To evaluate the hazard of Hg in the topsoil to humans or wildlife, we focused on the geochemical fractionation of Hg in soils at 0–10 cm. The contributions of Hg-EX, Hg-CAR, Hg-OX, Hg-OM, and Hg-RES were 0.27 ± 0.16%, 0.16 ± 0.11%, 2.18 ± 0.64%, 27.60 ± 8.38%, and 69.79 ± 8.97%, respectively, in the mining area. In the smelting area, the corresponding values were 0.23 ± 0.10%, 0.16 ± 0.14%, 2.17 ± 0.48%, 27.48 ± 6.32%, and 69.95 ± 6.75%. No obvious differences were observed between mining and smelting areas. Cluster analysis was conducted, and no difference between mining and smelting areas was found (Figure S1). The Hg predominantly accumulated in the residual phase, and the contribution of the bioavailable fraction was low (Figure 7A), although farmland soils in the smelting areas were found to have higher THg and MeHg levels.

Figure 7

Geochemical fractionation of Hg in soil in the mining and smelting areas (A) and potential hazard of soil Hg based on RAC and RSP models (B).

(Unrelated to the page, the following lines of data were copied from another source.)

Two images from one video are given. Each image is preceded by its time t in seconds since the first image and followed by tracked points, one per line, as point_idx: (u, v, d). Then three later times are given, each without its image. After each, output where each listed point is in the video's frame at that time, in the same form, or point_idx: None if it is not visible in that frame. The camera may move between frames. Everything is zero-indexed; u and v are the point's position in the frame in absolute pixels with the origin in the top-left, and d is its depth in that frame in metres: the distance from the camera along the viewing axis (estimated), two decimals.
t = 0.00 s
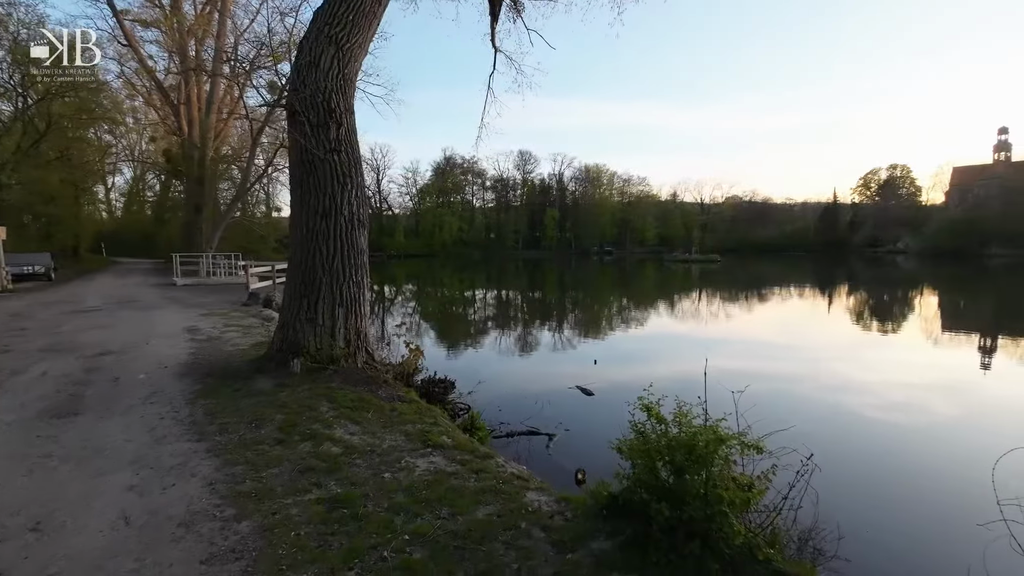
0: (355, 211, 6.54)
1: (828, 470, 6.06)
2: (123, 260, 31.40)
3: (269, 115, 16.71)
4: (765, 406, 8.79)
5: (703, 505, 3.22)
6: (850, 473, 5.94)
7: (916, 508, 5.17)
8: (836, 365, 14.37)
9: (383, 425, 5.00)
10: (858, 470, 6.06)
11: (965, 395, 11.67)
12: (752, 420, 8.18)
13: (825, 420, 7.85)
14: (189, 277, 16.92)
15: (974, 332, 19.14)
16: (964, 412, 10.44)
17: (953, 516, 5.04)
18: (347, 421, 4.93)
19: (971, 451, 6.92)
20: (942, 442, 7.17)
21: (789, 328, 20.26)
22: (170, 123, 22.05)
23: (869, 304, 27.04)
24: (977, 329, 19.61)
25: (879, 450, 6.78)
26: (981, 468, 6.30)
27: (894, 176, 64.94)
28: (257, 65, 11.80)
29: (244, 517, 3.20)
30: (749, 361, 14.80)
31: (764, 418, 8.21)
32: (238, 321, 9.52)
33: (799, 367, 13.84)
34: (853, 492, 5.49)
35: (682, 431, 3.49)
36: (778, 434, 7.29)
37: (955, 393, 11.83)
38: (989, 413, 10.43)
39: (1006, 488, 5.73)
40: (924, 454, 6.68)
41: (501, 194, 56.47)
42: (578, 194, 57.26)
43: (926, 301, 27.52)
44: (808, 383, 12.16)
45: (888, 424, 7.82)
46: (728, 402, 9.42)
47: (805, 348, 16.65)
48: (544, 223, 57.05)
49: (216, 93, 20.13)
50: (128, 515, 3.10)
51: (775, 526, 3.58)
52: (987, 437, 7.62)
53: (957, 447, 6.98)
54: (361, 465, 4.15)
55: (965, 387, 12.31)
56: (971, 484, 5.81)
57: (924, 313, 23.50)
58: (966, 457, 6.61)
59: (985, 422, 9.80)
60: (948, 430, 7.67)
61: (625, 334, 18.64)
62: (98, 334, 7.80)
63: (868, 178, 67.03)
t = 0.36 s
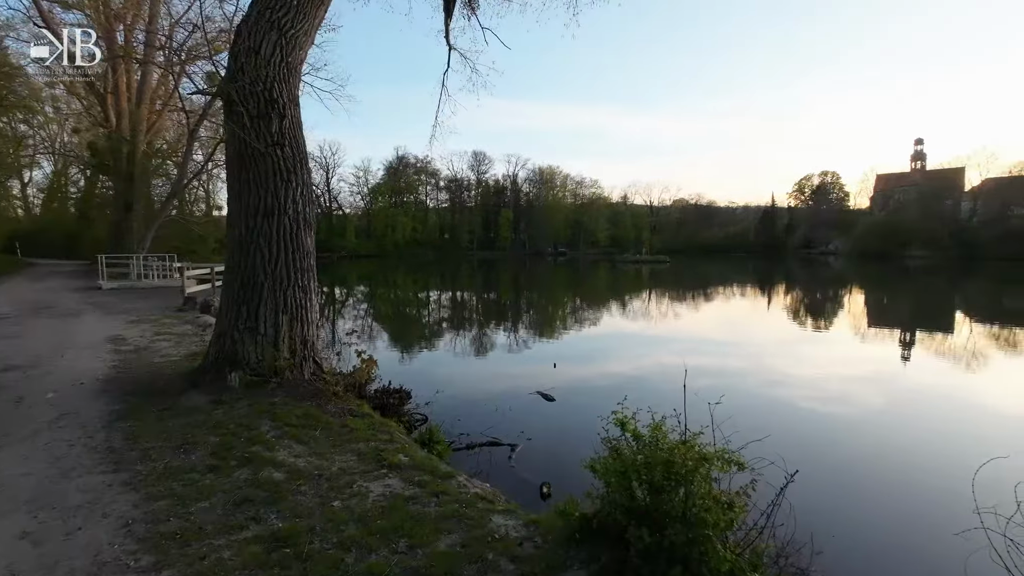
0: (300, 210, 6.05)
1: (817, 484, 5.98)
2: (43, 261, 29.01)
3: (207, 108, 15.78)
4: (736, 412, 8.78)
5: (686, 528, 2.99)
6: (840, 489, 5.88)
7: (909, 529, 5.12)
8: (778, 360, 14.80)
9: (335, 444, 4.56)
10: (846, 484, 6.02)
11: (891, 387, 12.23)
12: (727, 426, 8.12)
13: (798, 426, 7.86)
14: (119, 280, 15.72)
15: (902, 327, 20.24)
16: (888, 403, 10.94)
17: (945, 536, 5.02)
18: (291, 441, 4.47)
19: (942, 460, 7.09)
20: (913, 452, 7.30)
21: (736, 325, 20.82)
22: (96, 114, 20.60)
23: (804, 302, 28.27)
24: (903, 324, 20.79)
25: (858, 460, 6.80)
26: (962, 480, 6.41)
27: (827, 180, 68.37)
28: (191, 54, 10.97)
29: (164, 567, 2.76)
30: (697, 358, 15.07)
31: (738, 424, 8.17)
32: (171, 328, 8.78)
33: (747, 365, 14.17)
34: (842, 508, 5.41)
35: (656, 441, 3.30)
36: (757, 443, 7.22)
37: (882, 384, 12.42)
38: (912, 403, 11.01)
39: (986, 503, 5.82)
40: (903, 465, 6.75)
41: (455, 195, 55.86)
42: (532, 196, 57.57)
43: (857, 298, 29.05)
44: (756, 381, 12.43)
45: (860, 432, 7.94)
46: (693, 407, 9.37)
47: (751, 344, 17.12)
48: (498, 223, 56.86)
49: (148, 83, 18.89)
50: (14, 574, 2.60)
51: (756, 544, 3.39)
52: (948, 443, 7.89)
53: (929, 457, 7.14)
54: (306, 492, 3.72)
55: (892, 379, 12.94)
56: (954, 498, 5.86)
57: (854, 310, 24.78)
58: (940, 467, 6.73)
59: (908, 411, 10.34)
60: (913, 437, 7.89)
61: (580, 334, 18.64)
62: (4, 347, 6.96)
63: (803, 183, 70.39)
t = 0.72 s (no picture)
0: (255, 207, 5.63)
1: (812, 501, 5.82)
2: None
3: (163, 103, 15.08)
4: (718, 421, 8.63)
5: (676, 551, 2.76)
6: (836, 506, 5.75)
7: (911, 548, 5.00)
8: (745, 358, 14.85)
9: (291, 461, 4.18)
10: (840, 500, 5.90)
11: (854, 383, 12.40)
12: (712, 437, 7.95)
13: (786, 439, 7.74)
14: (68, 283, 14.85)
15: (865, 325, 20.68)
16: (852, 398, 11.06)
17: (948, 554, 4.91)
18: (242, 457, 4.08)
19: (925, 469, 7.11)
20: (895, 461, 7.29)
21: (706, 325, 20.94)
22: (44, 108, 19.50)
23: (768, 301, 28.74)
24: (863, 322, 21.24)
25: (848, 473, 6.71)
26: (952, 490, 6.40)
27: (790, 184, 70.05)
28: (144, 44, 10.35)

Because geochemical models of Hg can provide further information about their bioavailability, potential hazards in this study were evaluated using the ratio of the secondary phase to the primary phase (RSP) and the risk assessment code (RAC). A hazard assessment was conducted using the geochemical fractionation of Hg (Figure 7B). Compared with the classification standards, the RAC values revealed soil Hg in the mining (0.27 ± 0.16%) and smelting (0.23 ± 0.10%) areas was not hazardous. Meanwhile, RSP values further confirmed this result, indicating that the environmental risk of Hg in the mining areas is less distinguished from that in the smelting areas. This low environmental hazard may be partially related to the high Mn input, which acts as an important inhibitor of Hg mobility (Figure 7).

4. Conclusions

The impacts and potential hazards of Mn mining and smelting on the accumulation and distribution of Hg in farmland soils were evaluated. Regardless of the soil profile, THg and MeHg concentrations in the farmland soils were elevated, especially in the smelting area. The concentrations of THg and MeHg in the soil in the smelting area were 0.63 ± 0.55 and 0.88 ± 1.00 μg kg−1, respectively. Regardless of soil profiles, the THg concentrations in the farmland soils in the smelting areas (0.63 ± 0.55 mg kg−1) were higher than those in the mining areas (0.54 ± 0.45 mg kg−1), while soil MeHg concentrations also increased from 0.36 ± 0.39 μg kg−1 in the mining area to 0.88 ± 1.00 μg kg−1 in the smelting area. There was obvious spatial heterogeneity with the THg and MeHg concentrations in the farmland soils, decreasing downstream of the mining sites but increasing at the intersection of two rivers in the smelting area. Soil properties had important and distinct effects on Hg behavior in the mining and smelting areas, among which Mn and Hg in soils may undergo synchronous accumulation, and high Mn concentrations tend to favor Hg accumulation but inhibit Hg methylation. Residual phase-bound Hg was the dominant geochemical fractionation of soil Hg (69.79 ± 8.97%), much larger than other Hg specials. Currently, geochemical models, including the ratio of the secondary phase to the primary phase and the hazard assessment code, show that the environmental hazards induced by mining and smelting activities are controllable.